A Dictionary of Greek and Roman biography and mythology

Smith, William

A Dictionary of Greek and Roman biography and mythology. William Smith, LLD, ed. 1890

3. C.Cosconius, praetor in the Social war, B. C. 89, distinguished himself in the command of one of the Roman armies. According to Livy (Liv. Epit. 75) Cosconius and Lucceius defeated the Samnites in battle, slew Marius Egnatius, the most distinguished of the enemy's generals, and received the surrender of very many towns. Appian (App. BC 1.52) says, that Cosconius burnt Salapia, took possession of Cannae, and then proceeded to besiege Canusium; but a Samnite army came to the relief of the town, which defeated Cosconius and obliged him to fall back upon Cannae. Trebatius, the Samnite general, following up his advantage, crossed the Aufidus, but was attacked, immediately after his passage of the river, by Cosconius, defeated with a loss of 15,000 men, and fled with the remnant to Canusium.

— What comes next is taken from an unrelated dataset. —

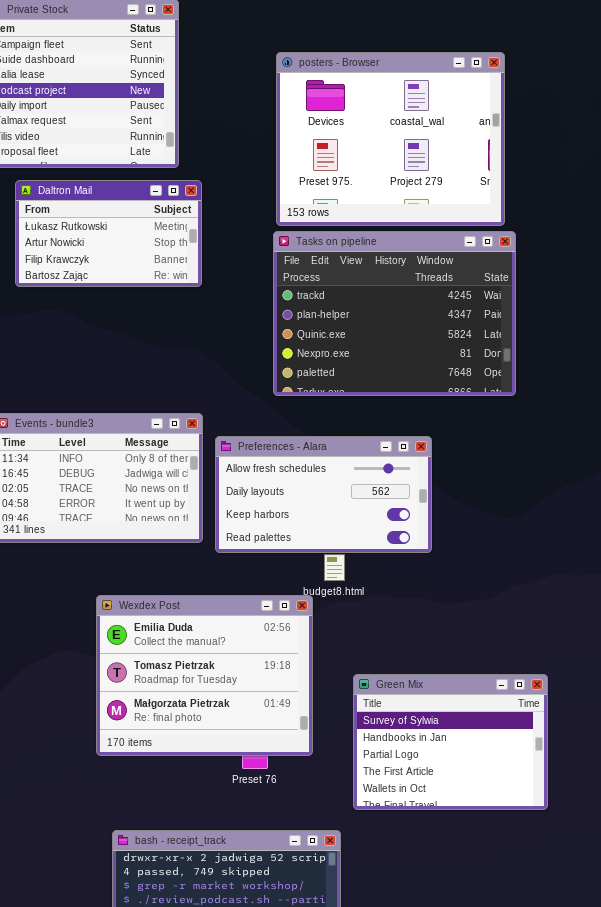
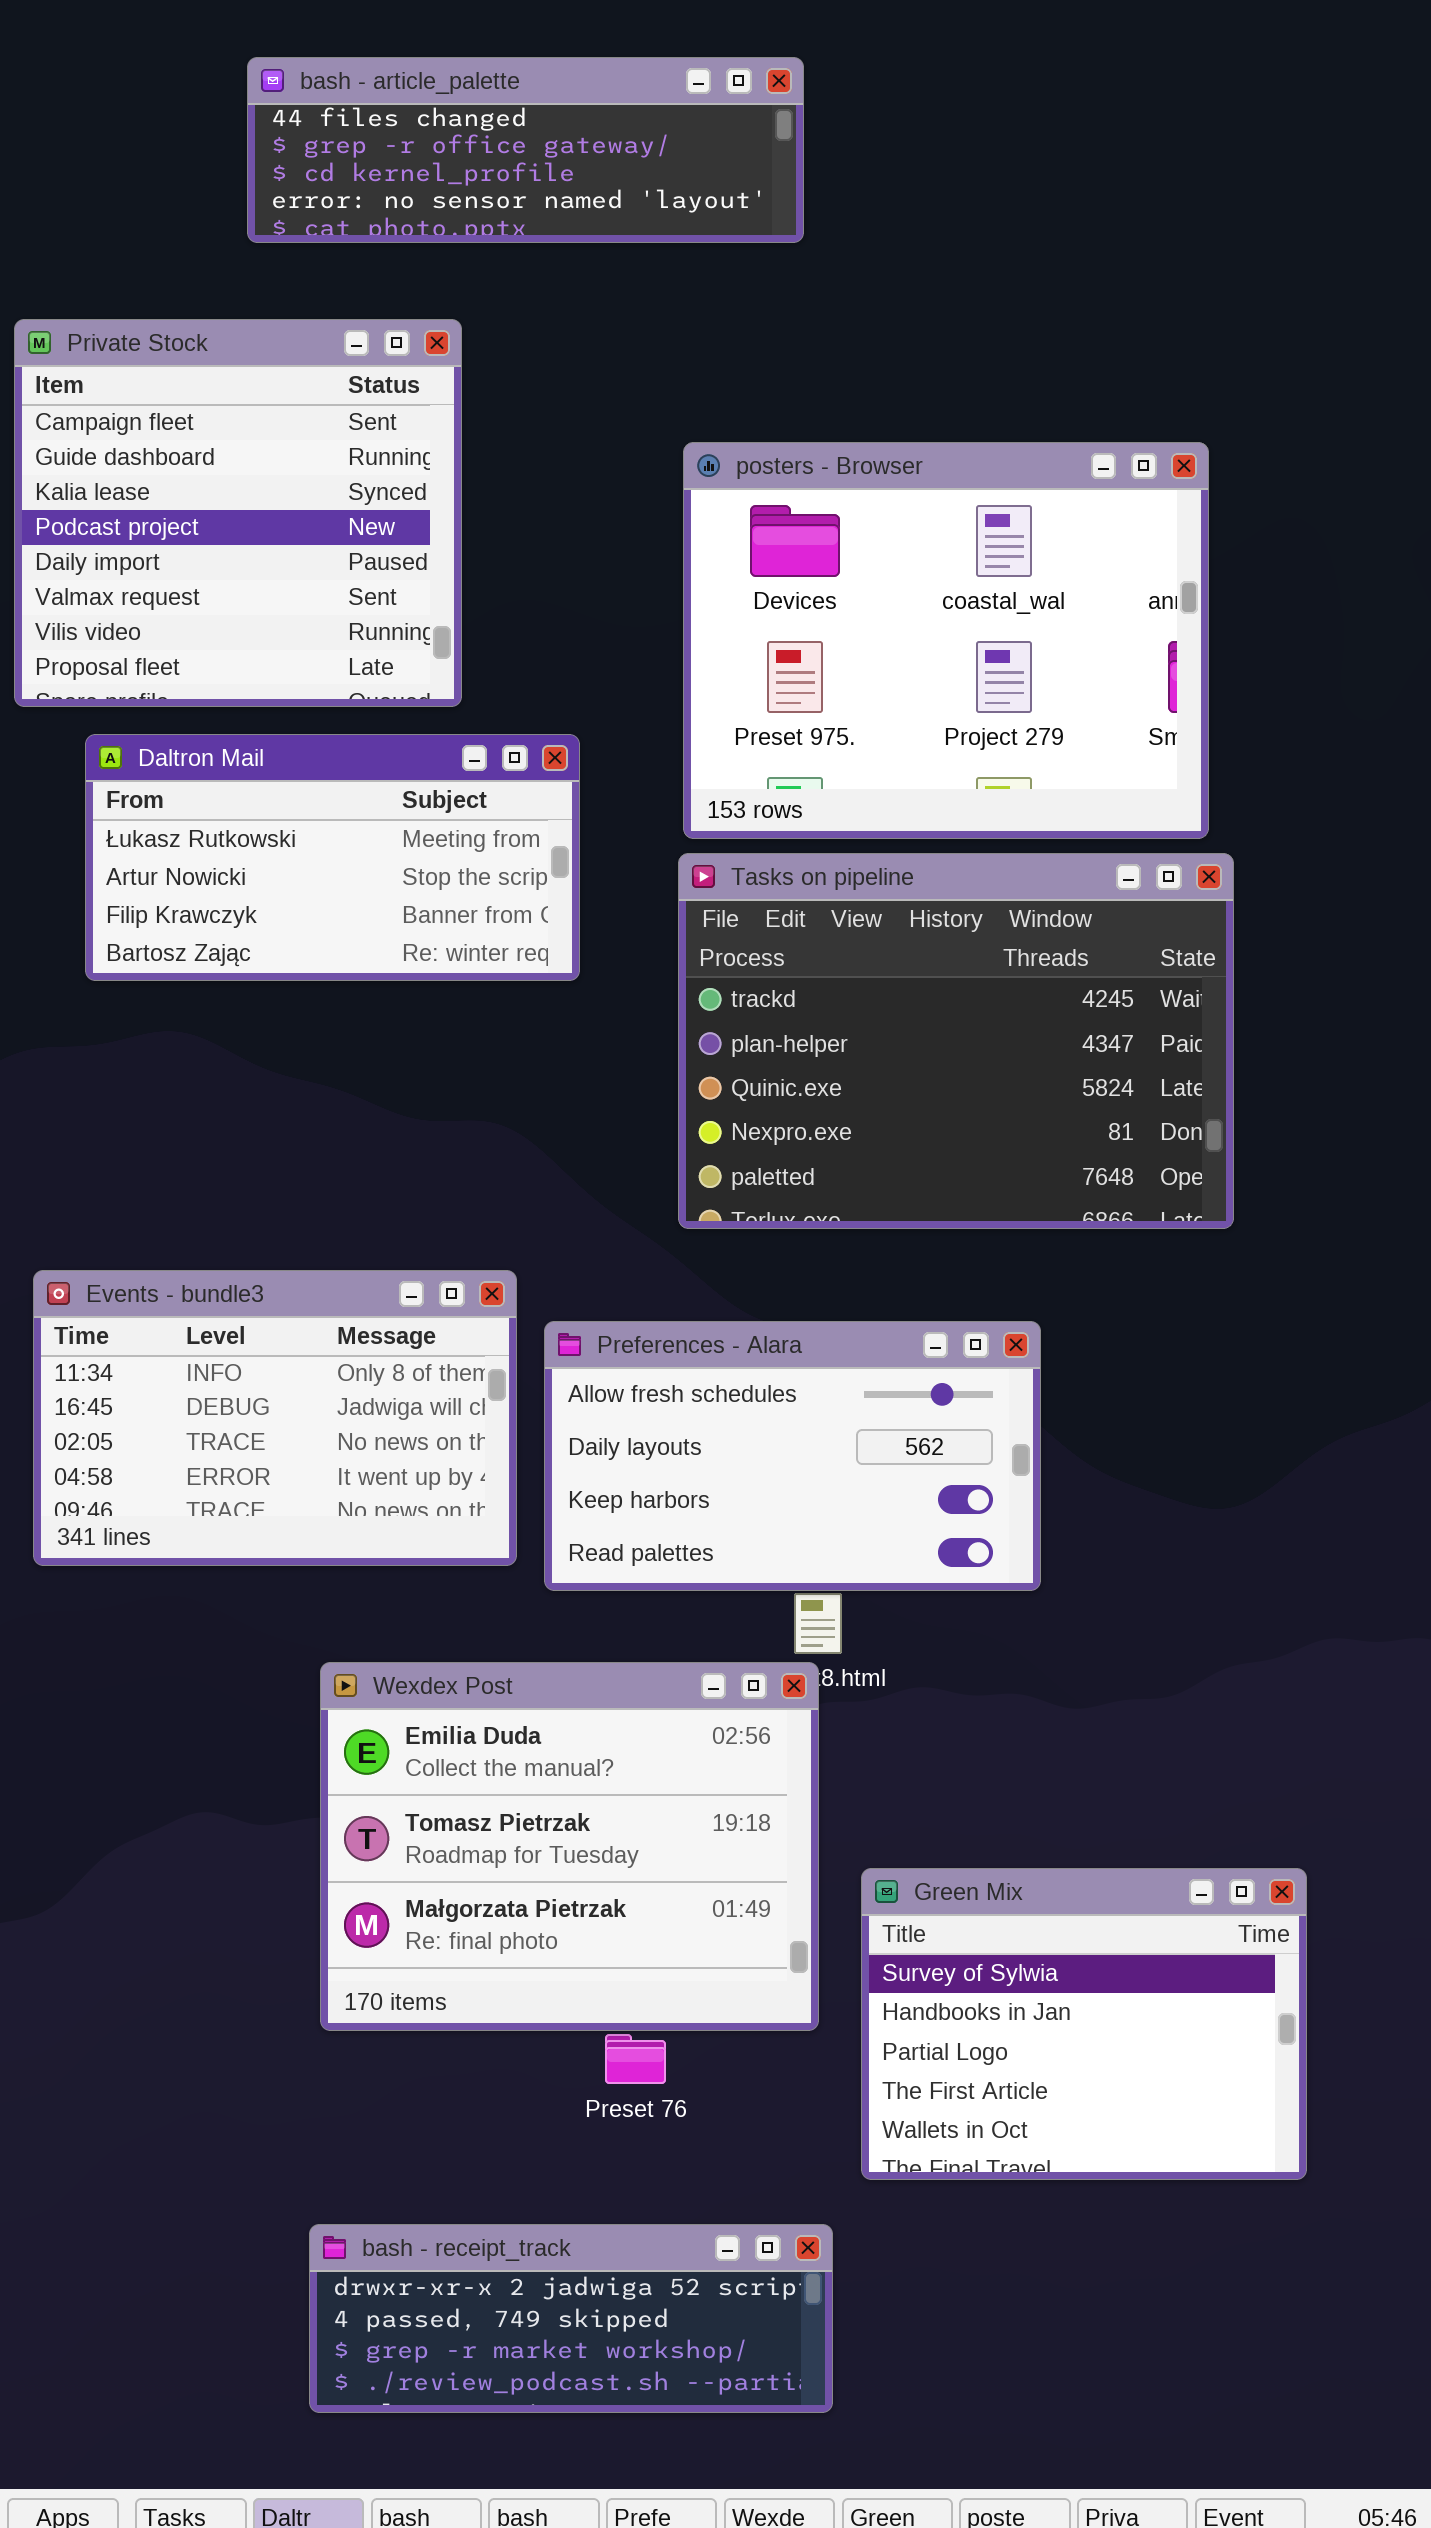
Daltron Mail: [15,180,202,287] -> [85,734,580,981], resized
Wexdex Post: [96,595,313,756] -> [320,1662,819,2031], moved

Hereupon, Cosconius marched into the territories of the Larinates, Venusini, and Apulians, and conquered the Poediculi in two days. Most modern commentators Appian has made a mistake in the name (Schweigh. ad App. l.c.); but Livy and Appian probably speak of two different battles.

The above-named Cosconius seems to be the same with the C. Cosconius who was sent into Illyricum, with the title of proconsul, about B. C. 78, and who conquered a great part of Dalmatia, took Salonae, and, after concluding the war, returned to Rome at the end of two years' time. (Eutrop. 6.4; Oros. 5.23; comp. Cic. Clu. 35.)